Tienden a creer en la Universidad de Chile que lo que les pasa está asociado con la mala suerte. Lo dicen, lo repiten, lo eternizan en cada explicación, en cada entrevista, en cada conferencia. “No lo merecíamos”, “merecimos más”, “no pudimos aprovechar”, “no supimos aprovechar”, “fuimos más y no se notó”…
De eso se trata siempre.
En la furiosa rebelión de Kudelka, en la lastimera e irreal reflexión de Arias, en la inexperta y entusiasta búsqueda de Caputto siempre hubo un lugar común, un punto de concordancia que ha sido creer que la U siempre cosechó menos de lo que —otra vez— merecía. Vale la redundancia, pero tras la humillante derrota en el clásico (humillante por cómo se consumó y por los festejos asociados del tradicional adversario) la disculpa del entrenador fue que “no merecimos perder”.
El día en que se escriba la historia de esta temporada azul, siempre habrá espacio para el descreimiento. Para sospechar que todo fue inmerecido, que no debió pasar, que no tenía por qué ocurrir. Y eso nace de una realidad: este plantel no se construyó para pasar zozobras. Fue ideado para comenzar un proceso internacional, para desde la renovación iniciar la gesta que coronara el sueño continental, tras correr y arrebatar a los mejores jugadores jóvenes de la plaza, además de los goleadores más connotados.
Cuando hay que buscar las razones de cada derrota o empate en este torneo, el detalle siempre prima. Es un equipo que se conjuga en condicional. Siempre. Si Torres hubiese hecho esos goles; si Johnny no se hubiera equivocado; si Aveldaño llegaba al cruce; si Rodríguez cerraba la banda; si De Paul no la tiraba al córner en el último minuto; si Caputto acertaba con el cambio en el momento preciso... así se escribieron todos los grandes fracasos de la historia: en condicional.
En la U hubo un proceso. Errado, equivocado, pero lo hubo. La inversión no miente. Y la cantidad de recursos destinados a materializar ese camino, tampoco.
Sin embargo, no debe existir en el mundo una institución en la que se hayan cometido errores tan disparatados. Y en tan poco tiempo. Desde que dejaron ir graciosamente a Sampaoli a la selección —ansiosos de liberarse de sus defectos más que de potenciar sus virtudes— hasta el inverosímil y tormentoso tránsito que validó la apuesta de Caputto, todo en la U ha sido un episodio tragicómico que pavimentó el camino hacia la crisis por la que atraviesa.
Las soluciones son difíciles, como siempre en este oficio sin verdades que es el fútbol. Pero todo indica que las inseguridades propias del momento no se corrigen solo con una victoria, “sin importar el cómo se juegue”. Hasta la desaparición de la escena pública de su dueño, Carlos Heller, en plena caída libre, parece una metáfora ahora.
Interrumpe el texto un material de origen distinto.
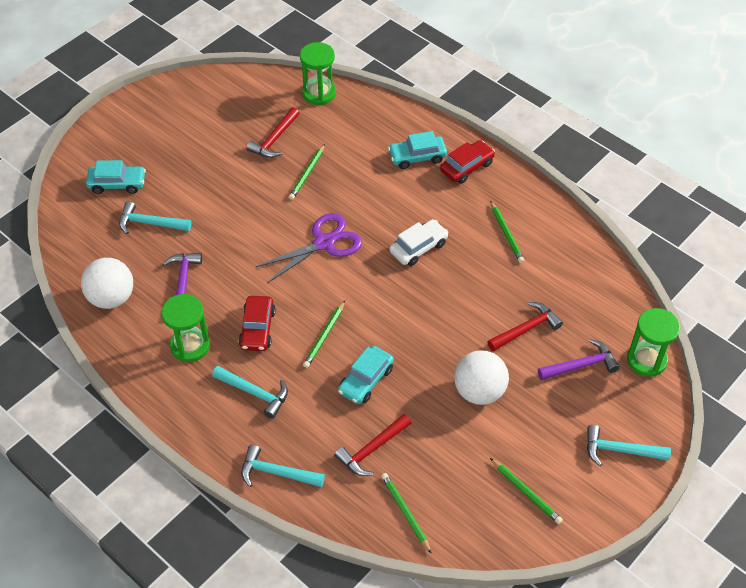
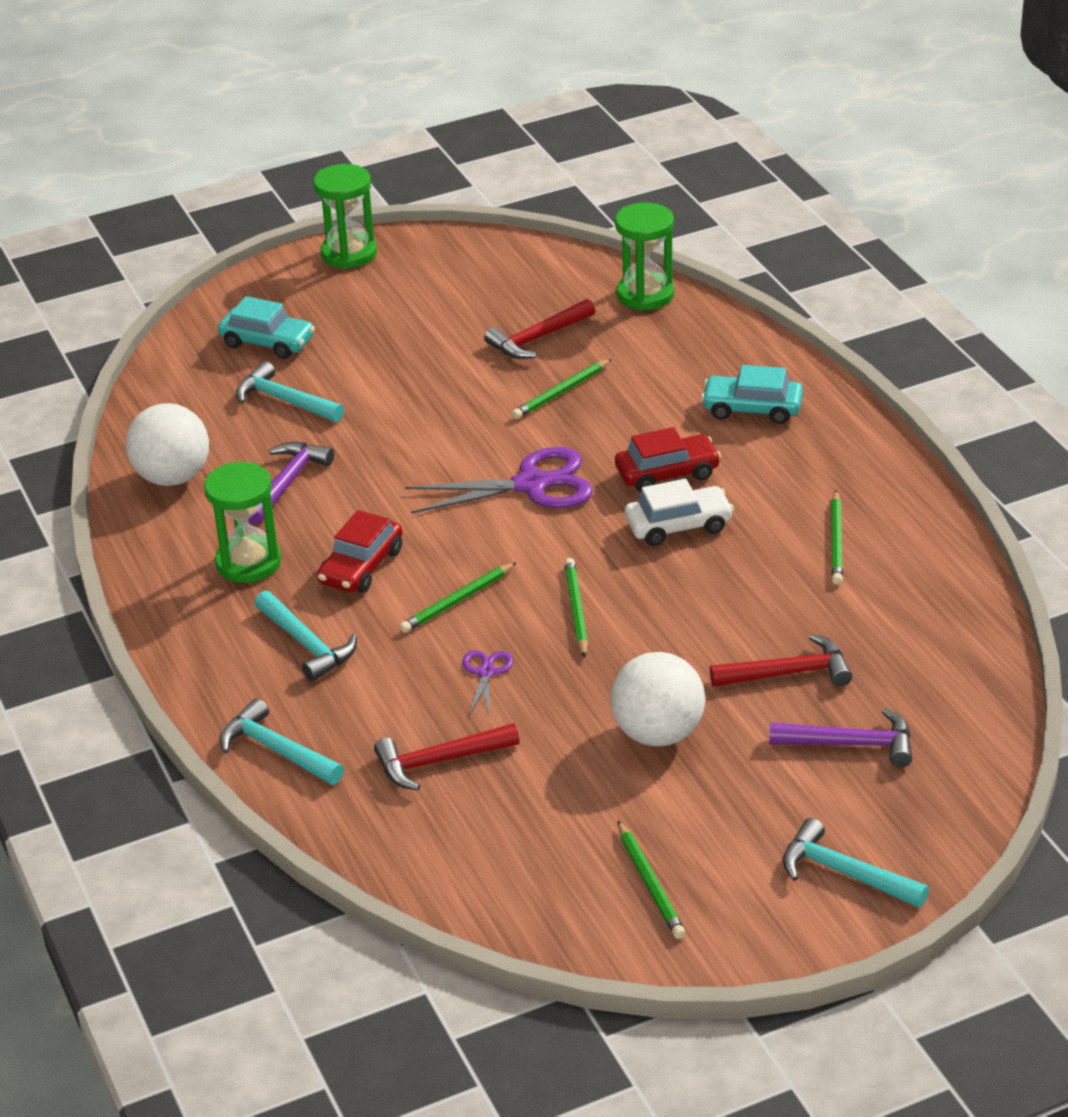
camera: 25 degrees right, 15 degrees down
(366, 380) = (486, 672): turquoise car -> purple scissors
(405, 512) = (440, 854): green pencil -> green pencil (576, 610)
(467, 167) = (826, 439): red car -> red car (667, 473)
(646, 360) = (970, 766): green hourglass -> green hourglass (349, 254)

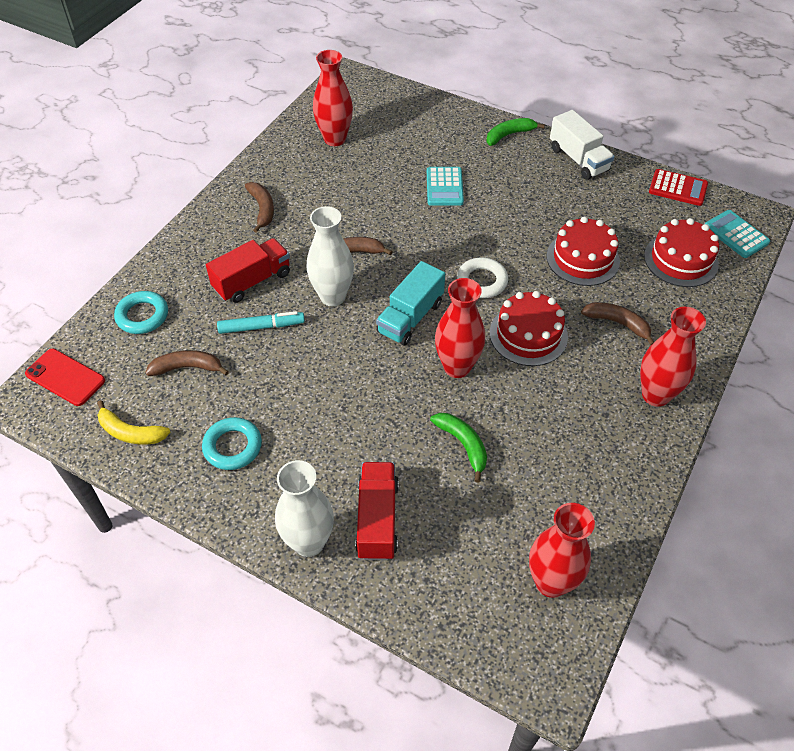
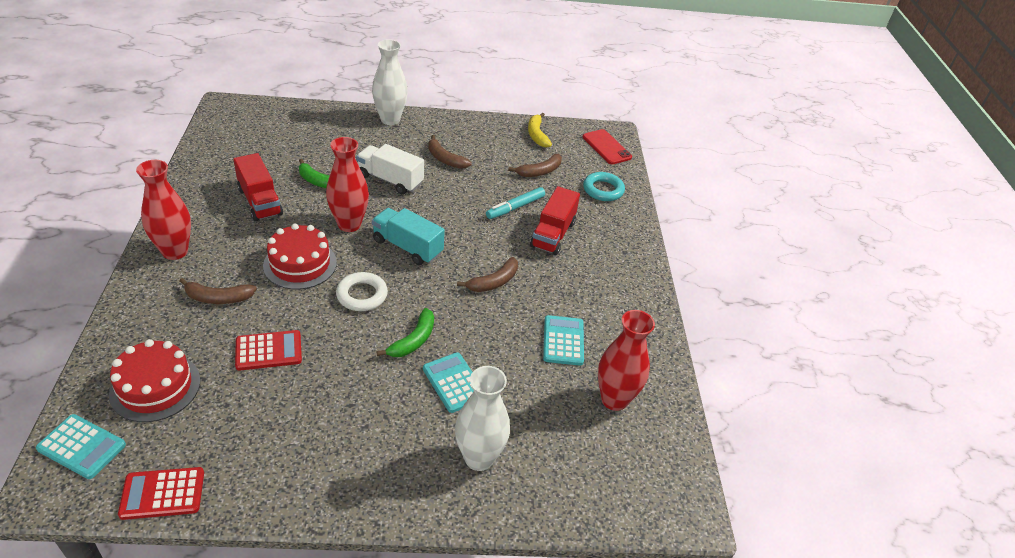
camera: 145 degrees right, 10 degrees down
(65, 377) = (606, 147): red phone -> red phone turned 60 degrees clockwise
(130, 432) = (537, 135): yellow banana -> yellow banana turned 90 degrees counterclockwise
(232, 446) = (470, 144): turquoise ring -> none
(262, 209) = (605, 294): brown banana -> brown banana (445, 159)
(333, 296) = (481, 243): white vase -> white vase (479, 458)
(335, 187) = (563, 341): none -> turquoise calculator
(377, 519) = (356, 137): red truck -> red truck (260, 202)
(410, 317) = (407, 247): turquoise truck -> turquoise truck turned 60 degrees counterclockwise
(509, 135) = (418, 495): green banana -> green banana (413, 340)
(551, 582) = (235, 137): red vase -> none
(578, 159) = (311, 489): white truck -> white truck (390, 180)
(582, 258) = (268, 351): red cake -> red calculator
La del sábado fue una derrota dolorosa por muchas razones. Por la burla, por la impotencia, por el estado de las cosas, por el guión dramático. Pero no se puede decir que no sea merecida, porque las ganas, la energía y la motivación siempre parecieron más fuerte en la vereda del frente. Porque luchar, creer y buscar es lo mínimo exigible para un club con tanta historia. Las cosas no se merecen, se ganan. Y eso vale para todos los que están en la pelea, ninguno dispuesto a regalar nada.